TASK TO COMPLETE
Can you continue the BigFoot 40 race report from its last sentence, keeping its voice?

PROVIDED PASSAGE
☆ ☆ ☆
BigFoot 40: The Abbreviated Pilgrimage

My BigFoot 40 Avatar and Spirit Animal.
I finished BigFoot 40 in style—behind the wheel of a Buick Regal, driving three other woebegone 28mile DNFs like myself. It was a far cry from my race morning start that ended at Windy Ridge 27.79666 miles later. 

My first shameless thought on dropping was "how the fuck do I get out of here?"
Yeah, me love ultras long time, but I was a drowned rat looking for a lifeboat. Fortunately, I said this to Ryan Good who offered me his Buick Regal to drive to the finish. He was going to pace a friend for the last 15+miles and that saved him a long-ass stinky-butt drive to get his car. 


Let it be noted for all the city types that driving in rural Washington involves hours, the roads are curvy, and prone to sinks, sags, waves, and potholes as occur in a dynamic geology and weather. 

Prologue-Jamming

The day started well enough, but once the preliminaries had been replaced by lava boulder fields my shit-summer training made itself known in lethargic slowness. Past that and back into trees I was faced by waves of earnest young 20-mile Bobs & Betties—so fresh and new, dewy with enthusiasm and pheromones, while I oozed cynicism and ass. 

At the 11 mile Blue Lake aid-station I was wondering how to best spend the rest of the day. Beer and indolence came to mind. I reluctantly put away those childish thoughts, and started my wide-shadowed climb up and over a series of scenic ridges where the trees are green and flies are black. I was passed by friends old, new, and yet to be. Or Yeti to be.
☆ ☆ ☆
(Source data)
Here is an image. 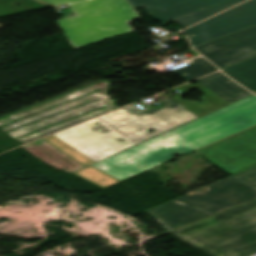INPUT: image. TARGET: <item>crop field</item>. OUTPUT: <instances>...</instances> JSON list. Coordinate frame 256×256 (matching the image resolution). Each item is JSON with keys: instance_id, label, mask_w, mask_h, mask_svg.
I'll return each mask as SVG.
<instances>
[{"instance_id": "obj_1", "label": "crop field", "mask_w": 256, "mask_h": 256, "mask_svg": "<svg viewBox=\"0 0 256 256\" xmlns=\"http://www.w3.org/2000/svg\"><path fill=\"white\" fill-rule=\"evenodd\" d=\"M255 124L251 95L73 173L105 188Z\"/></svg>"}, {"instance_id": "obj_2", "label": "crop field", "mask_w": 256, "mask_h": 256, "mask_svg": "<svg viewBox=\"0 0 256 256\" xmlns=\"http://www.w3.org/2000/svg\"><path fill=\"white\" fill-rule=\"evenodd\" d=\"M158 103L164 109L132 105L43 139L85 167L197 118L171 97Z\"/></svg>"}, {"instance_id": "obj_3", "label": "crop field", "mask_w": 256, "mask_h": 256, "mask_svg": "<svg viewBox=\"0 0 256 256\" xmlns=\"http://www.w3.org/2000/svg\"><path fill=\"white\" fill-rule=\"evenodd\" d=\"M256 198V166L210 185L200 195L185 194L146 210L168 232Z\"/></svg>"}, {"instance_id": "obj_4", "label": "crop field", "mask_w": 256, "mask_h": 256, "mask_svg": "<svg viewBox=\"0 0 256 256\" xmlns=\"http://www.w3.org/2000/svg\"><path fill=\"white\" fill-rule=\"evenodd\" d=\"M171 233L209 256H246L256 252V199Z\"/></svg>"}, {"instance_id": "obj_5", "label": "crop field", "mask_w": 256, "mask_h": 256, "mask_svg": "<svg viewBox=\"0 0 256 256\" xmlns=\"http://www.w3.org/2000/svg\"><path fill=\"white\" fill-rule=\"evenodd\" d=\"M68 5L78 16L57 22L75 48L132 31L125 21L139 18L126 0H85Z\"/></svg>"}, {"instance_id": "obj_6", "label": "crop field", "mask_w": 256, "mask_h": 256, "mask_svg": "<svg viewBox=\"0 0 256 256\" xmlns=\"http://www.w3.org/2000/svg\"><path fill=\"white\" fill-rule=\"evenodd\" d=\"M231 174L256 165V126L198 150Z\"/></svg>"}, {"instance_id": "obj_7", "label": "crop field", "mask_w": 256, "mask_h": 256, "mask_svg": "<svg viewBox=\"0 0 256 256\" xmlns=\"http://www.w3.org/2000/svg\"><path fill=\"white\" fill-rule=\"evenodd\" d=\"M256 24V0H250L195 27L184 30L192 46Z\"/></svg>"}, {"instance_id": "obj_8", "label": "crop field", "mask_w": 256, "mask_h": 256, "mask_svg": "<svg viewBox=\"0 0 256 256\" xmlns=\"http://www.w3.org/2000/svg\"><path fill=\"white\" fill-rule=\"evenodd\" d=\"M220 69L256 55V25L194 47Z\"/></svg>"}, {"instance_id": "obj_9", "label": "crop field", "mask_w": 256, "mask_h": 256, "mask_svg": "<svg viewBox=\"0 0 256 256\" xmlns=\"http://www.w3.org/2000/svg\"><path fill=\"white\" fill-rule=\"evenodd\" d=\"M133 8L144 6L154 19L164 22L234 0H127Z\"/></svg>"}, {"instance_id": "obj_10", "label": "crop field", "mask_w": 256, "mask_h": 256, "mask_svg": "<svg viewBox=\"0 0 256 256\" xmlns=\"http://www.w3.org/2000/svg\"><path fill=\"white\" fill-rule=\"evenodd\" d=\"M194 88L198 89L199 91L205 94L204 96L199 98L202 100L201 103L198 101L189 102V101L182 100L183 95L173 97V98L198 117L229 105L222 98H220L219 96H217L216 94H214L213 92H211L210 90H208L207 88H205L199 83L194 85L188 83V84L179 86L177 88H174L172 90H178L184 93Z\"/></svg>"}, {"instance_id": "obj_11", "label": "crop field", "mask_w": 256, "mask_h": 256, "mask_svg": "<svg viewBox=\"0 0 256 256\" xmlns=\"http://www.w3.org/2000/svg\"><path fill=\"white\" fill-rule=\"evenodd\" d=\"M197 81L230 104L251 95L250 92L237 85L220 72L205 76Z\"/></svg>"}, {"instance_id": "obj_12", "label": "crop field", "mask_w": 256, "mask_h": 256, "mask_svg": "<svg viewBox=\"0 0 256 256\" xmlns=\"http://www.w3.org/2000/svg\"><path fill=\"white\" fill-rule=\"evenodd\" d=\"M245 88L256 93V56L222 69Z\"/></svg>"}, {"instance_id": "obj_13", "label": "crop field", "mask_w": 256, "mask_h": 256, "mask_svg": "<svg viewBox=\"0 0 256 256\" xmlns=\"http://www.w3.org/2000/svg\"><path fill=\"white\" fill-rule=\"evenodd\" d=\"M245 0H237V1H234V2H230V3H227V4H224V5H220V6H217V7H214V8H211V9H207V10H204V11H201V12H197V13H194V14H191V15H187V16H184V17H181V18H177V19H174V20H171V21H167V22H164V23H161V25H166L168 23H172V22H176L178 23L179 25H181L182 27L184 28H187L195 23H198L228 7H231L233 5H236L238 3H241Z\"/></svg>"}, {"instance_id": "obj_14", "label": "crop field", "mask_w": 256, "mask_h": 256, "mask_svg": "<svg viewBox=\"0 0 256 256\" xmlns=\"http://www.w3.org/2000/svg\"><path fill=\"white\" fill-rule=\"evenodd\" d=\"M192 61L193 62L189 66L174 70L175 73L180 75L185 80L189 81L196 77H199L209 72H212L214 70H217L213 65H211L202 57H199Z\"/></svg>"}, {"instance_id": "obj_15", "label": "crop field", "mask_w": 256, "mask_h": 256, "mask_svg": "<svg viewBox=\"0 0 256 256\" xmlns=\"http://www.w3.org/2000/svg\"><path fill=\"white\" fill-rule=\"evenodd\" d=\"M42 1H45L53 5H59V4L69 3V2L79 1V0H42Z\"/></svg>"}, {"instance_id": "obj_16", "label": "crop field", "mask_w": 256, "mask_h": 256, "mask_svg": "<svg viewBox=\"0 0 256 256\" xmlns=\"http://www.w3.org/2000/svg\"><path fill=\"white\" fill-rule=\"evenodd\" d=\"M207 189H209V185L206 186V187H203V188H201V189L195 190V191H193V192H190V194H200V193L204 192V191L207 190Z\"/></svg>"}]
</instances>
☆ ☆ ☆
EXPECTED OUTPUT
After a long descent we dropped down to a robust stream crossing, where I filtered water, but not enough. It was still 10+ miles to Windy Ridge, and I entertained brave hopes of making it out before cutoff and thus to a Stout Finish. Several ridges later I was fording a stream to a fixed-rope chute ascent.

On To The Blast Zone

Today was a good day for a fixed-rope chute ascent. It brought back memories of "Freedom of the Hills" 4th edition. Here it was all the dust you could eat before hitting the Blast Zone section of Mt St Helens.

I had the good fortune to see Mt St Helens in summer of 1979, as thru a plexiglass dorkly, while on an abortive Ranier summit attempt. Truly one of the most gorgeous mountains I'd ever seen. 

The Blast Zone is stark, and if you've run out at Joshua Tree it'll be familiar, and suck you dry. The first two runoff streams were silty brown, and I was holding out for The Oasis. 

Perhaps it was early-onset delirium I didn't want to filter water I could plow. Down to a half-bottle, having sucked 3 other 28oz'ers dry, I was starting to leg cramp and generally question why the fuck I was out there. Speed had dropped to 2mph, and I was falling behind fast.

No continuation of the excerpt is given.